— DOCUMENT SECTION —
= Beginning of Section =

The Lotus Elite/Eclat/Excel range still labours under a reputation for unreliability. But this isn’t really deserved and hides the fact that these cars have a huge amount to appeal to the enthusiast today.
Despite their reputation for poor reliability and flaky build quality, the Lotus Elite/Eclat/Excel might well be the ideal classic sports cars. Why? Well, glassfibre bodies that could never rust, race-honed engines, chassis tuned by focused brains that prized tactility above all else. And despite featuring much more in the way of comfort and luxuries than an Elan, they still only just creep over the one-ton kerb weight mark. Okay, they could be troublesome, but that’s no reason to stop you pulling the trigger on what may be one of the most entertaining cars you’ll ever own.
We’re looking at three individually named models here, but they’re all fundamentally similar. The Elite (and we’re talking about the one launched in 1974, of course, rather than the 1950s coupé) was the model that replaced the Elan +2, offering proper four-seat accommodation – well, sort of – and the practicality of a shooting brake, meaning that the discerning parent could imbue a sense of adventure into their sepia-tinted family holidays, possibly scaring the wits out of the kids around a race track along the way. It was the first Lotus to use the aluminium block DOHC 16-valve 907 engine, with 155bhp (very impressive for a 2.0-litre engine in the mid-1970s) and offered four-wheel independent suspension and oh-so-period spaceship looks.
The Eclat was based on the Elite, but featured a rakish fastback body and was the successor in spirit, if not in style to the much-loved Elan. Later cars came with the 2.2-litre 912 engine – similar power, but with more torque – as well as a Getrag gearbox rather than the early unit with Austin Maxi origins. And the Excel? This pushed the platform right through to the early 1990s with its contemporary styling upgrades, and it benefitted from Lotus’ new deal with Toyota, adorning the Excel with the gearbox, differential, driveshafts, wheels and doorhandles from the Supra.

= End of Section =

— INSTRUCTIONS —
a: Write out the Lotus article's passage that begins at the words "The Lotus Elite/Eclat/Excel range" and stops after the words "the enthusiast today.".
b: Continue the article on the Lotus Elite, Eclat and Excel from where it stops.

[Items from a dataset]
= Beginning of Section =

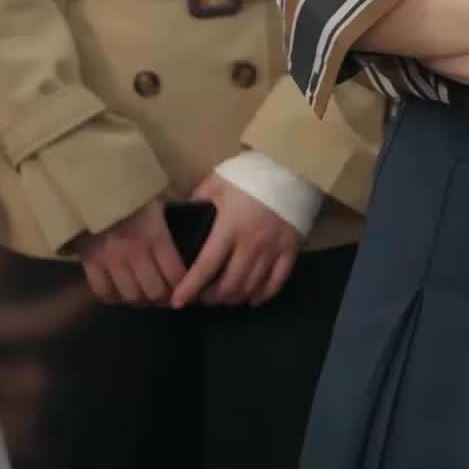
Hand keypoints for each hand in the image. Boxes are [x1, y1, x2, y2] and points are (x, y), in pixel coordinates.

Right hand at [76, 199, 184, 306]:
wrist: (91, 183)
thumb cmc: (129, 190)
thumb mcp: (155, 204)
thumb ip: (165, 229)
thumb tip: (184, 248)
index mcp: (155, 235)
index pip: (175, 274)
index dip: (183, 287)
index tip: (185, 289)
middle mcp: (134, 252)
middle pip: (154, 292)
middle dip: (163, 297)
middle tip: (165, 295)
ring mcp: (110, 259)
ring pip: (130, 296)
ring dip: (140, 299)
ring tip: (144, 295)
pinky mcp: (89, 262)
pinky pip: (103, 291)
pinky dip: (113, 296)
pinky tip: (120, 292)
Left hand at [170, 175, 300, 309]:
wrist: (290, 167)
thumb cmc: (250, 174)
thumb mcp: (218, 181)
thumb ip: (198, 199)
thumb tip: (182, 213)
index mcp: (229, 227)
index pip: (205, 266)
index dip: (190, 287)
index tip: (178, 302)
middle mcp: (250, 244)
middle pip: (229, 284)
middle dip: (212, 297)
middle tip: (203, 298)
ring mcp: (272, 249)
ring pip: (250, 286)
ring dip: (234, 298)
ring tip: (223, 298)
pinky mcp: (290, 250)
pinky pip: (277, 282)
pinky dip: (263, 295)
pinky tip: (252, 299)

= End of Section =
= Beginning of Section =

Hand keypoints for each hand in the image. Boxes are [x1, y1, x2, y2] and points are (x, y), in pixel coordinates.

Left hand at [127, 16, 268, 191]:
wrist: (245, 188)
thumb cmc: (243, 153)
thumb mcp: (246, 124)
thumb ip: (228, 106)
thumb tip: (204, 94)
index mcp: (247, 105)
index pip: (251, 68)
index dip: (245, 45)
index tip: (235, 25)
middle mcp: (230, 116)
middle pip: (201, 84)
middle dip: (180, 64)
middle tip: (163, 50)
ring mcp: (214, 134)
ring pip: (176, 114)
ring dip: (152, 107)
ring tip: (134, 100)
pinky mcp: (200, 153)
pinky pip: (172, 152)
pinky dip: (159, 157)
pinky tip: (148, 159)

= End of Section =

— RESPONSES IN ORDER —
a:
The Lotus Elite/Eclat/Excel range still labours under a reputation for unreliability. But this isn’t really deserved and hides the fact that these cars have a huge amount to appeal to the enthusiast today.

b:
It pays to exercise caution when buying a classic Lotus, of course, but the relative undesirability of these models will work in your favour: Most collectors will want an Elan, but there are enough people out there restoring and looking after Elites and their brethren to ensure a decent showing of quality cars on the market.
Bodywork and chassis
The thing that will destroy a 1970s Lotus, your finances and quite possibly your love of old cars is structural corrosion. Like nearly all Hethel-built cars, the Lotus Elite/Eclat/Excel trio feature a ‘spine’ chassis and body frame made of tubular steel with moulded GRP body elements. The plastic body is corrosion resistant, but the steel parts are most certainly not. Series 2 cars (from 1980 onwards) had galvanised chassis frames which greatly ease the worries here – but contrary to belief even the galvanised frames can rust. Earlier cars suffered horrific structural rust, with some needing replacement frames after just three or four years. S1 examples that have been rebuilt or restored will likely have galvanised frames and given this it is best to steer clear of one still on a mild steel frame unless it is immaculate. Also beware chassis that have had new tubes or repair sections welded in to replace rotten parts – poor-quality or homemade parts won’t have the same rigidity as the Lotus-spec metal, and that will also depend on the quality of the welding. In the long run it would be easier, cheaper and would result in a better-driving car to fit a new chassis rather than patch up a bad original one – but that’s still a big job that would cost more than the car would gain in value.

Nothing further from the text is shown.